É, pois, curioso verificar que, sendo, no grego, do género neutro, como geralmente são os substantivos terminados em ‘a’, esta palavra, ao passar pelo latim, manteve, nesta língua, o género neutro – celeusma, celeusmatis. Os falantes latinos arranjaram a versão da mesma palavra, género feminino, tema em ‘a’: celeusma, celeusmae (assim os regista o Torrinha). Em português, os falantes preferiram o género neutro que já vinha do grego. Isto, de uma maneira geral, para um grande número de palavras terminadas em ‘a’ que, vindas do grego, em português adoptaram, geralmente, o género masculino.

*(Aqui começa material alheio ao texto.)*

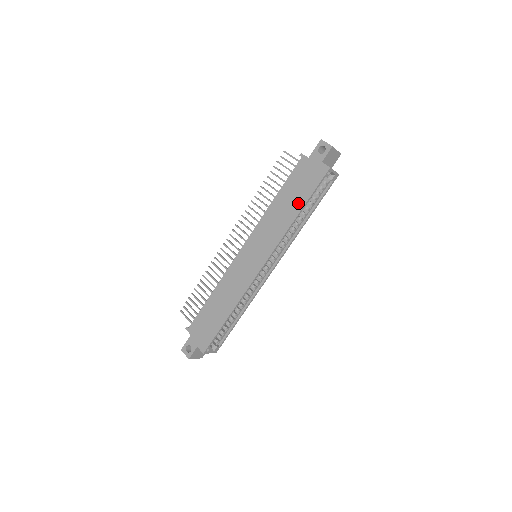
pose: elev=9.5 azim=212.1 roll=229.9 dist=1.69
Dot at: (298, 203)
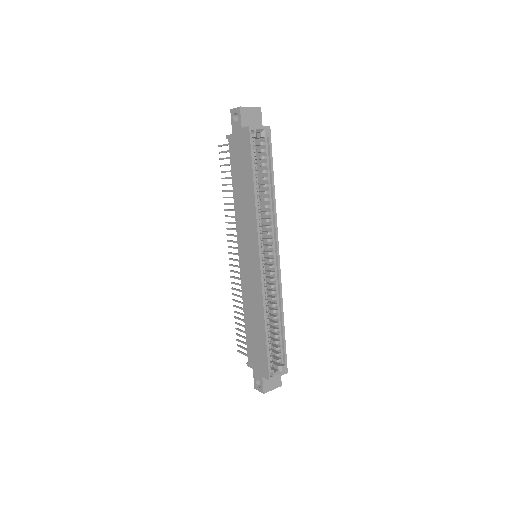
Dot at: (248, 180)
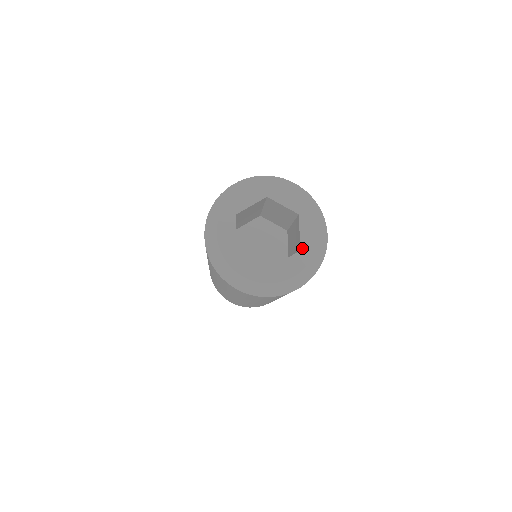
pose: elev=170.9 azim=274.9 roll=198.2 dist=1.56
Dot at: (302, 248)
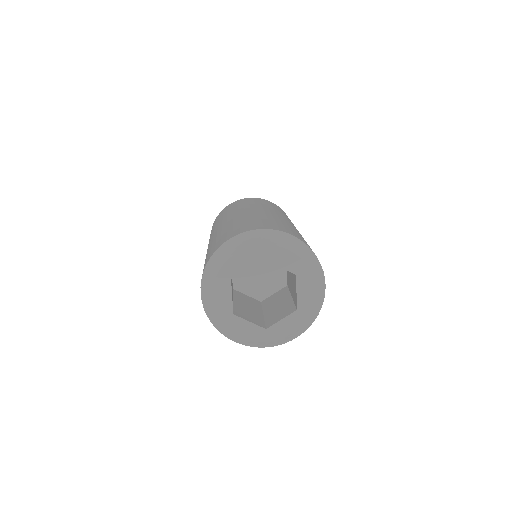
Dot at: (299, 308)
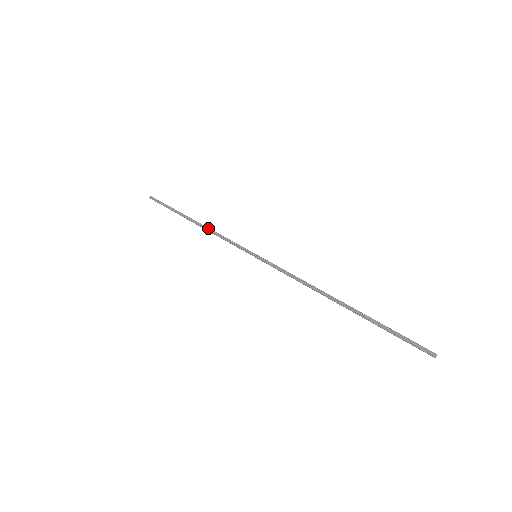
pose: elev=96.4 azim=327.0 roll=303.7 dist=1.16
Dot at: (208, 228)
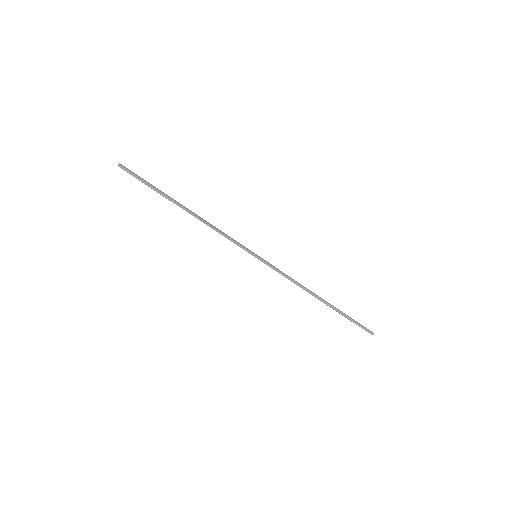
Dot at: (205, 222)
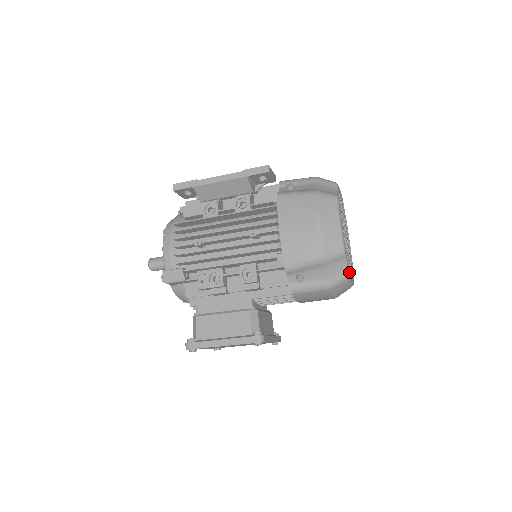
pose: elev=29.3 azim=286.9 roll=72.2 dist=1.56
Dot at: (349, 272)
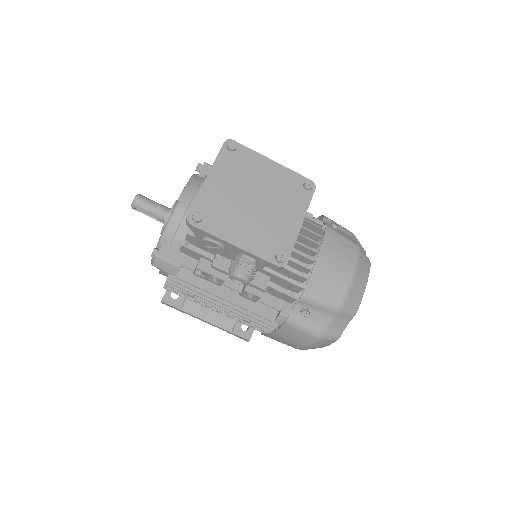
Dot at: occluded
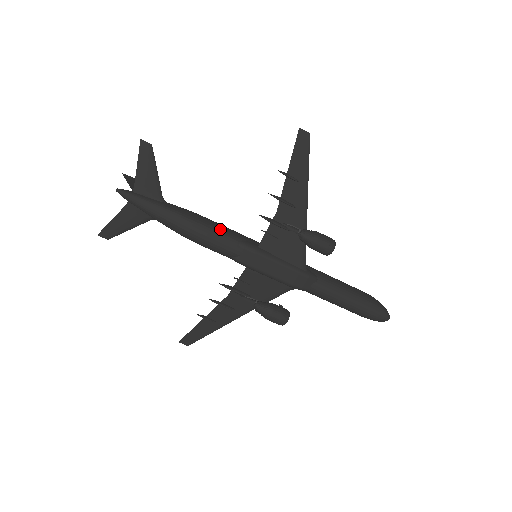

São umas boas dezenas de palavras, talvez centenas (não me dei ao trabalho de as contar, para o que precisaria de muito tempo); são, geralmente, de carácter erudito na área científica, como: o grama (seus múltiplos e submúltiplos: o hectograma, o quilograma, o decigrama, o miligrama, etc.); o problema, o dilema, o programa, o panorama, o teorema, o fonema, o grafema, o genoma, o sintoma, o esquema, o enfisema, o tema, o lema, o eczema, o edema, o poema, o emblema, o estratagema, o cinema, etc., etc., etc.

Há, no entanto, nesse grupo de palavras terminadas em ‘a’ vindas do grego, de género neutro, algumas que, por razões de carácter linguístico, nem se sabe bem porquê, em vez de passarem do neutro grego para o masculino, como geralmente aconteceu, inclinaram-se para o género feminino, como, por exemplo: a fleuma, a reuma, e – cá está – a celeuma. Seria caso para perguntar se, também aqui no processo linguístico, nem todos os neutros conseguiram escapar à sedução do feminino?… E então, o grama do título, também é masculino? Pois, meus caros, era mesmo aí que eu queria chegar. A introdução pode parecer grandinha, mas eu achei que assim deveria ser, para se aprender melhor a coisa. Que coisa? Que a palavra “grama”, unidade de massa (ou de peso) na língua portuguesa é do género masculino. Vejam.

(O) grama s.m. FÍSICA, unidade de massa do sistema CGS (centímetro, grama, segundo). Do grego gramma.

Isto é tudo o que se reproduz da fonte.